Can you copy the passage on investing in REITs below, word for word and in full?
═════ TEXT BLOCK
Citing the change in U.S. demographics, Leibowitz is particularly bullish about shopping centers and apartment REITs. "There are many people coming into the country. They need somewhere to live and places to shop," observes Leibowitz. These REITs are currently averaging healthy dividend yields of around 7.5%. He notes further that the over-supply of five years ago is dwindling. "People are starting to fill up the once-vacant rooms; this is definitely a plus for apartment REITs."

What To Look For

You can purchase most REITs as you would common stock. Shares trade on the major exchanges or over-the-counter just as the stock of publicly traded companies. Like common stock, REITs are usually bought in blocks of 100, and prices vary from $300 to $3,000.

Outside of the safe and hassle-free ownership of appreciable property, liquidity is a primary benefit of REITs. Unlike an outright property owner, you can sell your investment at any time, by simply placing a call to your broker. Another plus: Investors can snare a profit (in dividends or earnings-per-share) if the REIT sells off the properties it owns.

Another nice little feature of REITs is a special tax treatment that allows it to avoid double taxation. This translates into a bigger share of profits for investors than they would get with stocks.
══════════
═════ RECORD SET
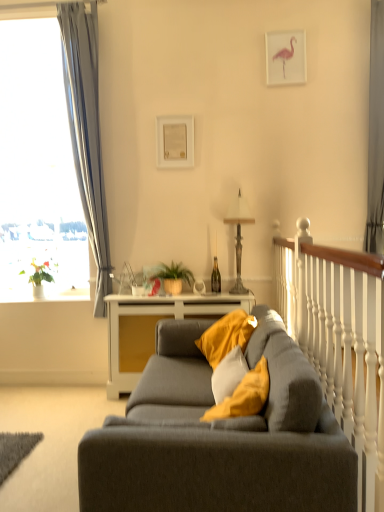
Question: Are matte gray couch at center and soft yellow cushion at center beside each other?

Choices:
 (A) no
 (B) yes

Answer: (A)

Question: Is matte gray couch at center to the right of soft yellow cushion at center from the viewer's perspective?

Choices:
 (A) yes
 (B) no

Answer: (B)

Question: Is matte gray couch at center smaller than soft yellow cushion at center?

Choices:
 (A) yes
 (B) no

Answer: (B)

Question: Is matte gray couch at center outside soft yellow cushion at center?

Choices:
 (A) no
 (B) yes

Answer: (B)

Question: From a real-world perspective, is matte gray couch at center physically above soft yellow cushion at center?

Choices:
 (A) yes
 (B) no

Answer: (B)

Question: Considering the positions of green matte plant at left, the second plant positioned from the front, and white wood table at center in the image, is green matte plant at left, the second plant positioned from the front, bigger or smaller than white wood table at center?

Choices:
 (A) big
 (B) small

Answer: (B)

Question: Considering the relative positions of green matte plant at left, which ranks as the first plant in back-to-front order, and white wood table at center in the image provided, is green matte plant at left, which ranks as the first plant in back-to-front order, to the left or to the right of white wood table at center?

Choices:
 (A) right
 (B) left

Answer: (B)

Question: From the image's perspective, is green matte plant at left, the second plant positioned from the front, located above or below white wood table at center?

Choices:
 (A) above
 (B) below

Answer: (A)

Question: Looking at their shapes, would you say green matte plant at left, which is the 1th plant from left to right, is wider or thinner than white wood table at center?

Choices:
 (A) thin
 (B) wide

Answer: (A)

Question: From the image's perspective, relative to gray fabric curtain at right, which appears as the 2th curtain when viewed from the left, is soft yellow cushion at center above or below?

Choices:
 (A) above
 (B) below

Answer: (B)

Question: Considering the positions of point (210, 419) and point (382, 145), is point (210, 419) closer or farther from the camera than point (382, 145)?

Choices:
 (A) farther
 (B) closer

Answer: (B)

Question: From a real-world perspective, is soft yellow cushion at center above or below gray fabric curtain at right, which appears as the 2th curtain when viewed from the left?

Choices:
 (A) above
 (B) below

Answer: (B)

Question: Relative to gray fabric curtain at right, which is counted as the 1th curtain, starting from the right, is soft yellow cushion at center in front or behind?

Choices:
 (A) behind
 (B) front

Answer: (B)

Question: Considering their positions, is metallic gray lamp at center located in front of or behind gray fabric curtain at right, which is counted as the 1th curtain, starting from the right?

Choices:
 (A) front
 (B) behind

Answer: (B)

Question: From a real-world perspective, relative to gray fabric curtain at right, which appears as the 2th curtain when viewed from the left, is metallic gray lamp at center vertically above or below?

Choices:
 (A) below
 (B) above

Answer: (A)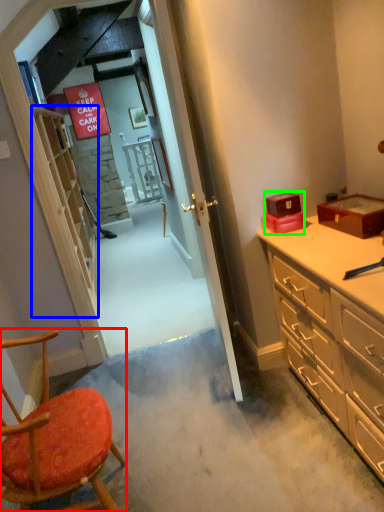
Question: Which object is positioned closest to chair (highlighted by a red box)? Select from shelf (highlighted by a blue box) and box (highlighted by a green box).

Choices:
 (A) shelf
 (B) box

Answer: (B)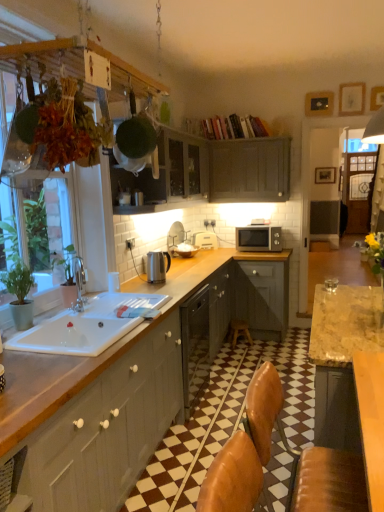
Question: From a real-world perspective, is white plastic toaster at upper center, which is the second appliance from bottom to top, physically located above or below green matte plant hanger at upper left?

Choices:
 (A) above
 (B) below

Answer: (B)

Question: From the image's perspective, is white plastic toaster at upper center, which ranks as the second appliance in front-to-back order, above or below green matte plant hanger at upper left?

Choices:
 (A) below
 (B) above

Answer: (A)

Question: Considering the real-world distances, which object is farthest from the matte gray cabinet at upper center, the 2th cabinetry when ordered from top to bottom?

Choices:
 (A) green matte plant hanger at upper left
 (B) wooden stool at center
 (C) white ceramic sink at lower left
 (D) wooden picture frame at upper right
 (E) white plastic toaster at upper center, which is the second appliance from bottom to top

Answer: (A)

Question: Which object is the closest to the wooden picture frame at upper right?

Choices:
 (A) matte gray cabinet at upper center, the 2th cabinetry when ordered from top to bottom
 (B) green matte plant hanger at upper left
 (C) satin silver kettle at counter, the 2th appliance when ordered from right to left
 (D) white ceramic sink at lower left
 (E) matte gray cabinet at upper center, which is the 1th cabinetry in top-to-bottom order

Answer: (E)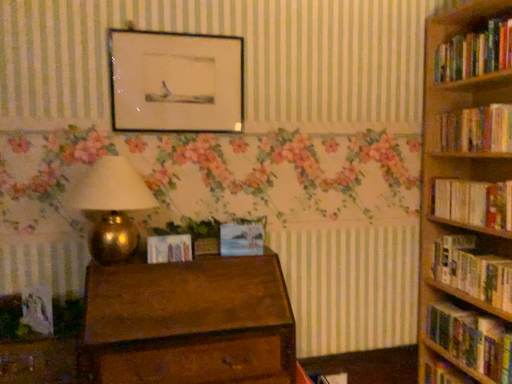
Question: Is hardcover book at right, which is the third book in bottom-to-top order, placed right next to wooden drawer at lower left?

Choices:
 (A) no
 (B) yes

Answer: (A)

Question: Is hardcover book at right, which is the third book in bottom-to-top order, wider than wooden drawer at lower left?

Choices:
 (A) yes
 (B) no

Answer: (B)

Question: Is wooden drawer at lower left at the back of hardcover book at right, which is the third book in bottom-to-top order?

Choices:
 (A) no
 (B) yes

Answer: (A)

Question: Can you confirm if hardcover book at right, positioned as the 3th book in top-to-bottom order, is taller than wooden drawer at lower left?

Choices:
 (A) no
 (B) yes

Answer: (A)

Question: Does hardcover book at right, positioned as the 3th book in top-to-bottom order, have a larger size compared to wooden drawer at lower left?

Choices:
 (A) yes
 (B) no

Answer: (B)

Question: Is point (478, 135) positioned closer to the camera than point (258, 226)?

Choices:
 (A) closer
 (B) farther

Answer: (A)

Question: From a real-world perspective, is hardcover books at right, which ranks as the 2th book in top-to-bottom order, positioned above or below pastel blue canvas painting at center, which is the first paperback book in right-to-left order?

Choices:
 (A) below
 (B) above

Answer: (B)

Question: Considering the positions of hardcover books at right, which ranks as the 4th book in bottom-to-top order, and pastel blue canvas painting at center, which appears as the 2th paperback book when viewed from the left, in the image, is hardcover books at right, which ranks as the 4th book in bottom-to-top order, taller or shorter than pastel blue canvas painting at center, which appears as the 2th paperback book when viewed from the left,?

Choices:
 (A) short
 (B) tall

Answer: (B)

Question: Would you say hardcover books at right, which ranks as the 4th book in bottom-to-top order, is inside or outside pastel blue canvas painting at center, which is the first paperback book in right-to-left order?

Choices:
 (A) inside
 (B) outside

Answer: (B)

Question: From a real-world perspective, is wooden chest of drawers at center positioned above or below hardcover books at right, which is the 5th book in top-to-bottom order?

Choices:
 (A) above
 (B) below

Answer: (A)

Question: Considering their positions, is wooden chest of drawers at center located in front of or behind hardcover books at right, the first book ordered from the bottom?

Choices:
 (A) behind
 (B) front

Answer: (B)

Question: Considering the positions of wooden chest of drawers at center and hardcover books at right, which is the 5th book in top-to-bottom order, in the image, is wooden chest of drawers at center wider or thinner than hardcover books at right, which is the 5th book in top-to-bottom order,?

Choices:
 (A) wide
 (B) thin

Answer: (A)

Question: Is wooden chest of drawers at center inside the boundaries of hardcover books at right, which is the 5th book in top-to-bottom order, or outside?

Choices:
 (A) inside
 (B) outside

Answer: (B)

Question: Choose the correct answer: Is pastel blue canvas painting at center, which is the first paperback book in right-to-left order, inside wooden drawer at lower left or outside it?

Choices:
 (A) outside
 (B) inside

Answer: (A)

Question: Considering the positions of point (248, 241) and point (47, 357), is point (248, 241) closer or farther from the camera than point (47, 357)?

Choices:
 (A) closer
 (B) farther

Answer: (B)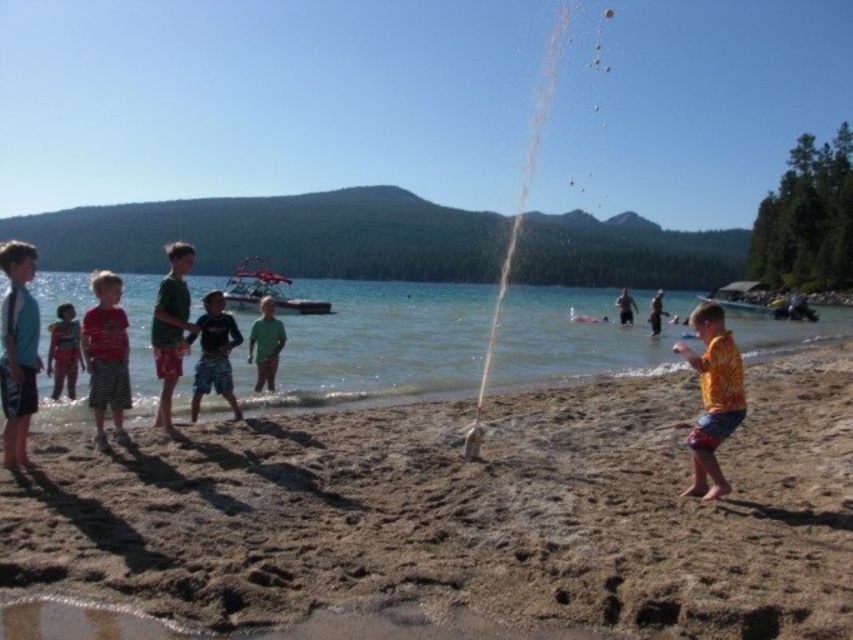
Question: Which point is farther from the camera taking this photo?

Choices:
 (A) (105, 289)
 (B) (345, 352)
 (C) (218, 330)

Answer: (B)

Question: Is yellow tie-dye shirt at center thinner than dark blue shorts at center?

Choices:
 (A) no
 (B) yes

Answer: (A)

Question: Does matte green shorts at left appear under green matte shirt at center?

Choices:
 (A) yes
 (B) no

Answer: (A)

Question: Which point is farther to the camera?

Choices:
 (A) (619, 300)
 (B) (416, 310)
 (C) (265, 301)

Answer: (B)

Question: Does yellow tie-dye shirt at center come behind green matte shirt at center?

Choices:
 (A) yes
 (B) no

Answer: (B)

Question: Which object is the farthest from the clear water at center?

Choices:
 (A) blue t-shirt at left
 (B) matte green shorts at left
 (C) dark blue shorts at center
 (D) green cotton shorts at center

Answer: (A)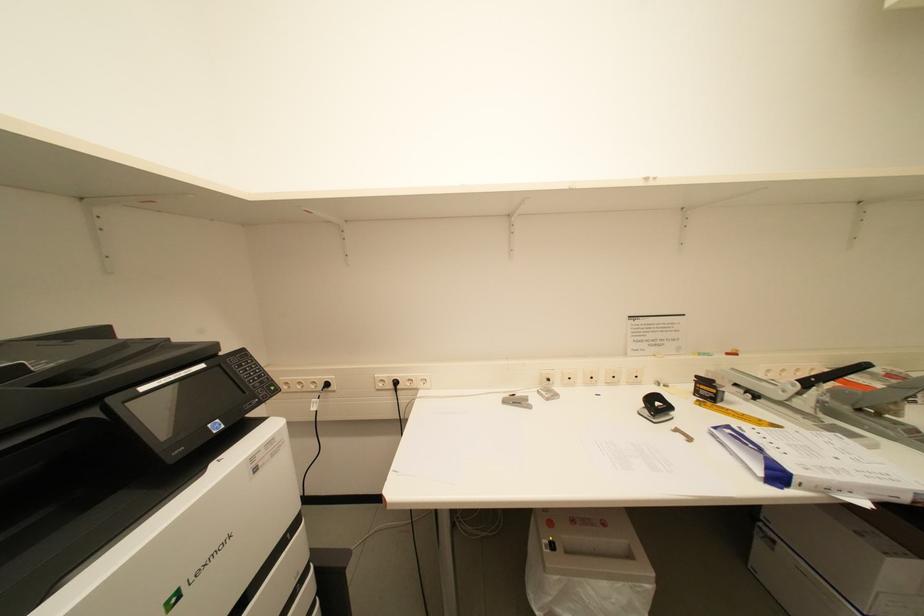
══════════
SOLUTION TO THE PROBLEM:
Citing the change in U.S. demographics, Leibowitz is particularly bullish about shopping centers and apartment REITs. "There are many people coming into the country. They need somewhere to live and places to shop," observes Leibowitz. These REITs are currently averaging healthy dividend yields of around 7.5%. He notes further that the over-supply of five years ago is dwindling. "People are starting to fill up the once-vacant rooms; this is definitely a plus for apartment REITs."

What To Look For

You can purchase most REITs as you would common stock. Shares trade on the major exchanges or over-the-counter just as the stock of publicly traded companies. Like common stock, REITs are usually bought in blocks of 100, and prices vary from $300 to $3,000.

Outside of the safe and hassle-free ownership of appreciable property, liquidity is a primary benefit of REITs. Unlike an outright property owner, you can sell your investment at any time, by simply placing a call to your broker. Another plus: Investors can snare a profit (in dividends or earnings-per-share) if the REIT sells off the properties it owns.

Another nice little feature of REITs is a special tax treatment that allows it to avoid double taxation. This translates into a bigger share of profits for investors than they would get with stocks.